昨日、OPECプラスの臨時会議以外で重要なイベントがあった。FEDによる新たな臨時措置-総額2.3兆ドルの資金供給の決定である。なぜこれが重要なイベントなのか?それは、昨年6月以降の米ドル相場の動向にある。昨年の夏以降、FEDは連続利下げに追い込まれたが、その間の外為市場は米ドル高で推移した。しかし、昨年9月に短期金融市場は一時的に混乱した。この要因が米ドル資金のひっ迫にあるとの観測から、同年10月にFEDは資金供給(月額600億ドルの供給)を開始した。その後、外為市場で発生したトレンドは米ドル安だった。昨年後半の米ドル相場が示す一連の動きは、金利ではなく資金量が米ドル相場のトレンド決定要因となっていることを示している。そして現在、FEDは新型コロナウイルスの問題が終息した後の経済情勢を見越し、矢継ぎ早に大量の資金供給を市場に投入することを決定した。昨年10月以降のトレンドと米ドルの資金量が各段に増加している現在の状況を考えるならば、今後注視すべきは米ドル安圧力の高まりである。事実、昨日の外為市場は主要通貨に対して米ドルは下落した。米ドル安圧力が高まる場合、円相場ではクロス円を中心とした円安が進行する一方、ドル円は米ドル安と円安の戦いとなろう。円安の前提は株高の維持、特に米株高の維持である。
ドルインデックス
売り圧力がぶつかり合うドル円
米株は現在、政策期待を背景に反発基調にある。来週以降も米株が現在の状況を維持するならば、円高圧力が高まる可能性は低い。ドル円は上述したとおり米ドル安対円安の戦いとなる展開を予想する。
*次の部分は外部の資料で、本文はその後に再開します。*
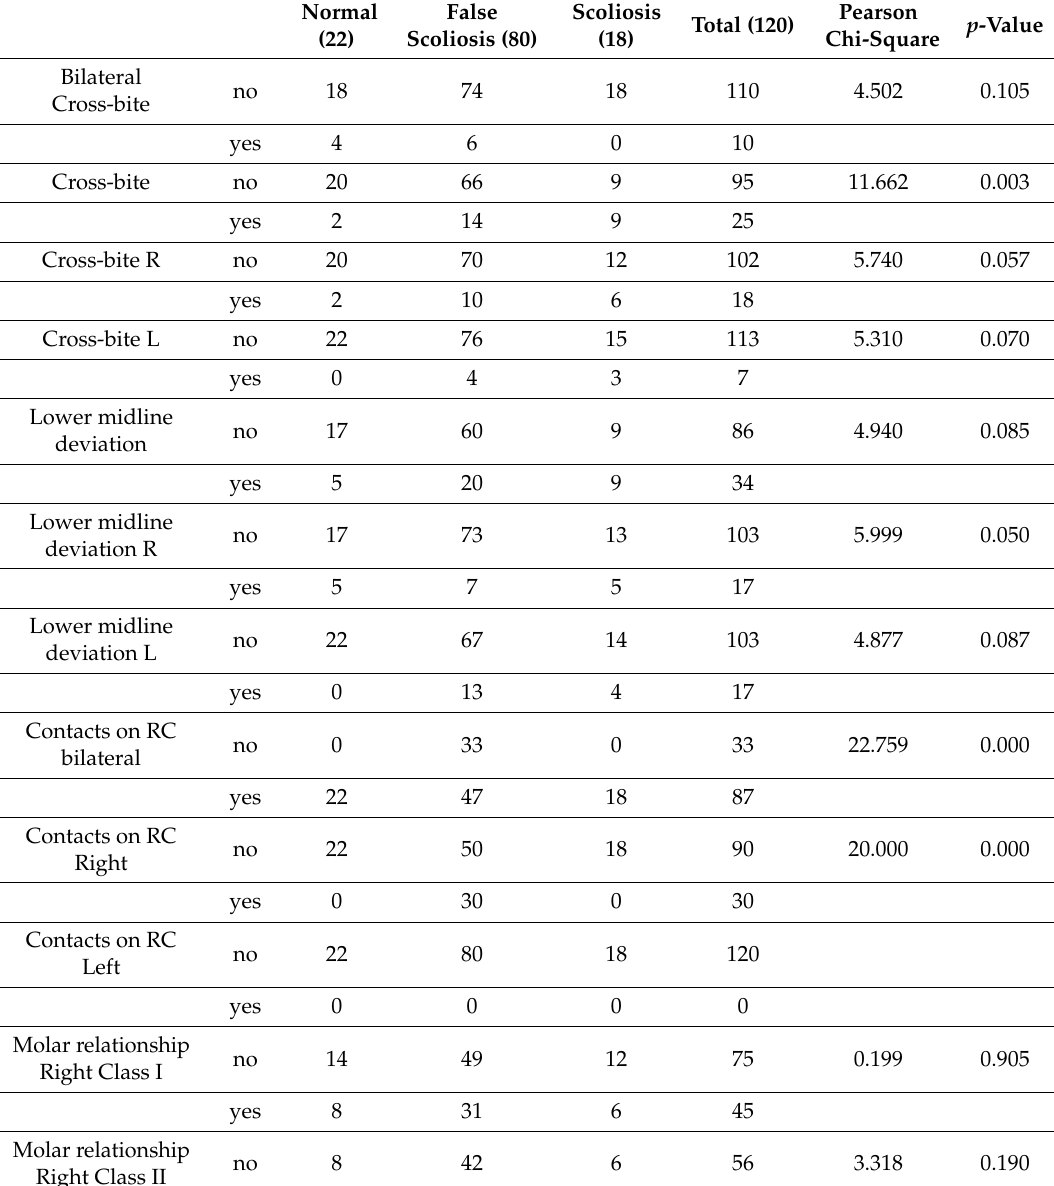
Table 5. Pearson chi-square test of our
本日は109.00を上限と想定し、それ以上の水準となるならば反落リスクを警戒したい。一方、下値は108円台の維持が焦点となろう。米ドル安圧力により108.00を下方ブレイクする場合、107.80レベルの攻防が次の焦点となろう。この水準は、今月3日のオセアニアタイムから欧州タイム序盤にかけて相場をサポートした経緯がある。尚、109.00にはオファーが観測されている。一方、108.20から108.00にかけては断続的にビッドの観測あり。